• _Problem requirements_
Copy each line below that contains "down".

• _Records to use_
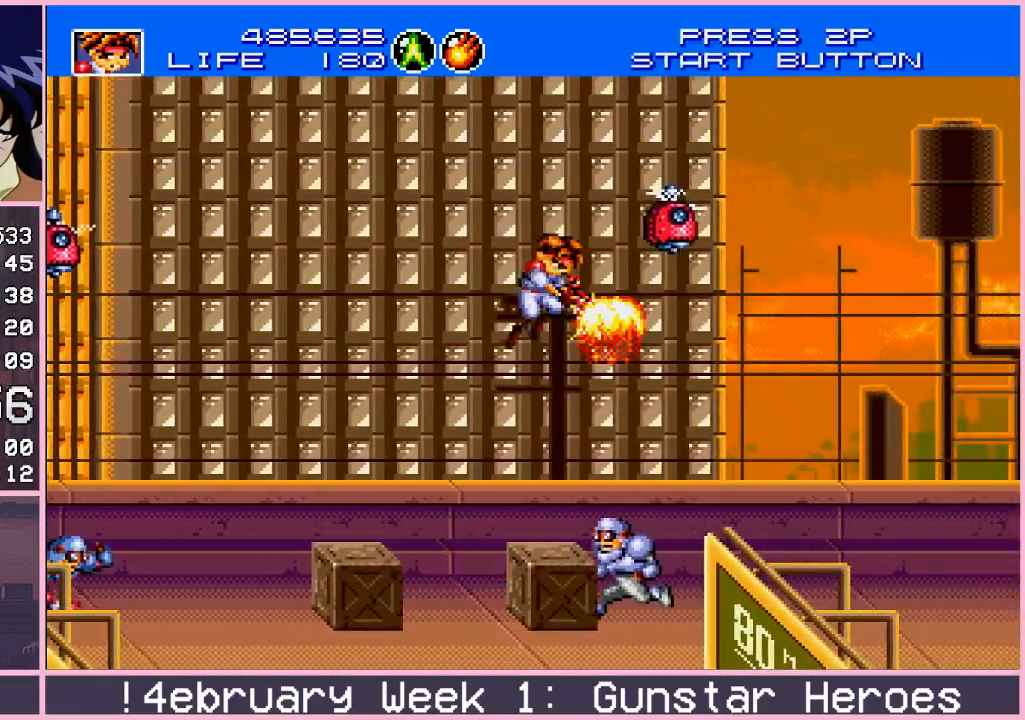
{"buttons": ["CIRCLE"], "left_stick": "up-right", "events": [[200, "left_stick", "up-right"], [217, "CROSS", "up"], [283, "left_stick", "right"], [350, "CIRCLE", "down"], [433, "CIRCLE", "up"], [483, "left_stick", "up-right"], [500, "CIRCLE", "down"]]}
---
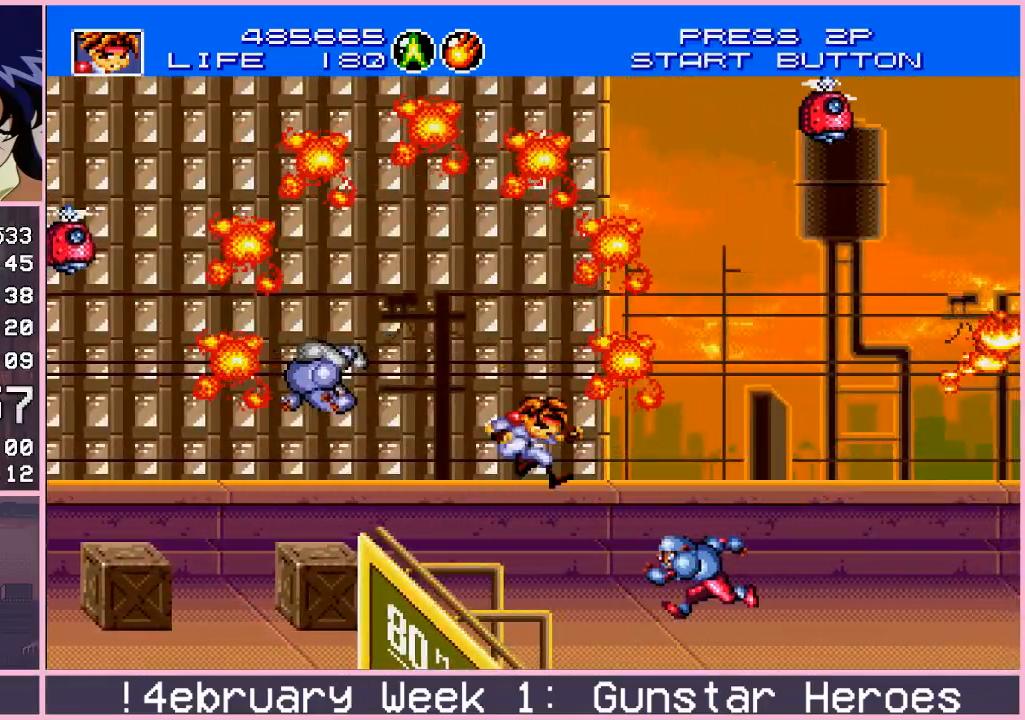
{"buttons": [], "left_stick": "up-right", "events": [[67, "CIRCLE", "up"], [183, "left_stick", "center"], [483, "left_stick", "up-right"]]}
...
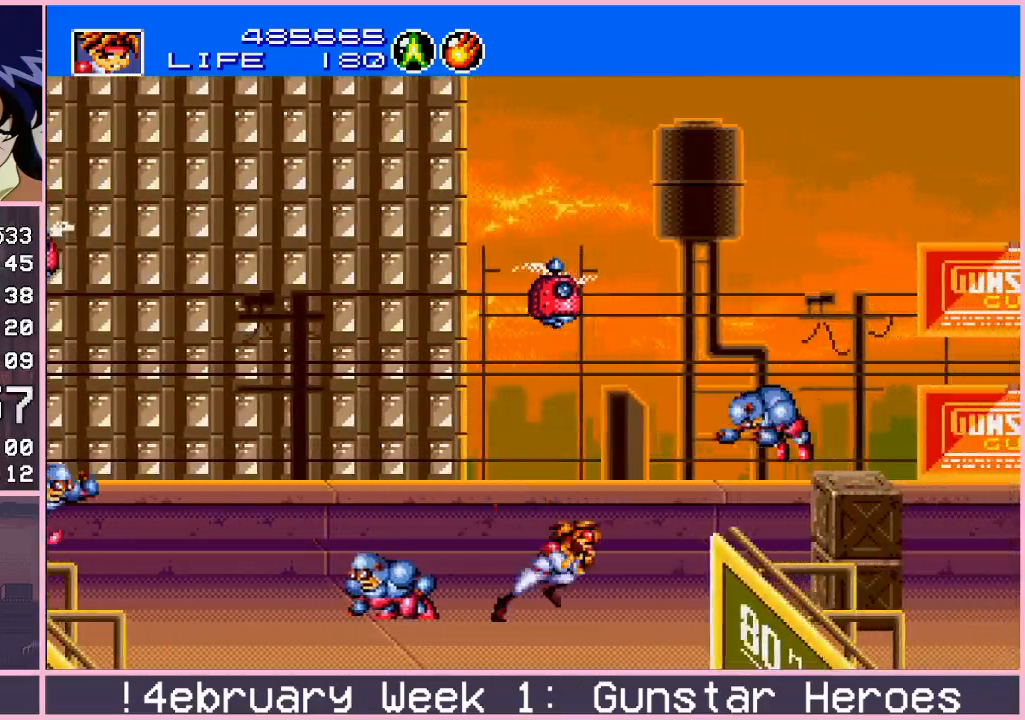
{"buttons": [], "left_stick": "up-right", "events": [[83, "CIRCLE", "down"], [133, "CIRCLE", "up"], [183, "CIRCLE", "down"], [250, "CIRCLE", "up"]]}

• _The answer_
{"buttons": ["CIRCLE"], "left_stick": "up-right", "events": [[200, "left_stick", "up-right"], [217, "CROSS", "up"], [283, "left_stick", "right"], [350, "CIRCLE", "down"], [433, "CIRCLE", "up"], [483, "left_stick", "up-right"], [500, "CIRCLE", "down"]]}
{"buttons": [], "left_stick": "up-right", "events": [[83, "CIRCLE", "down"], [133, "CIRCLE", "up"], [183, "CIRCLE", "down"], [250, "CIRCLE", "up"]]}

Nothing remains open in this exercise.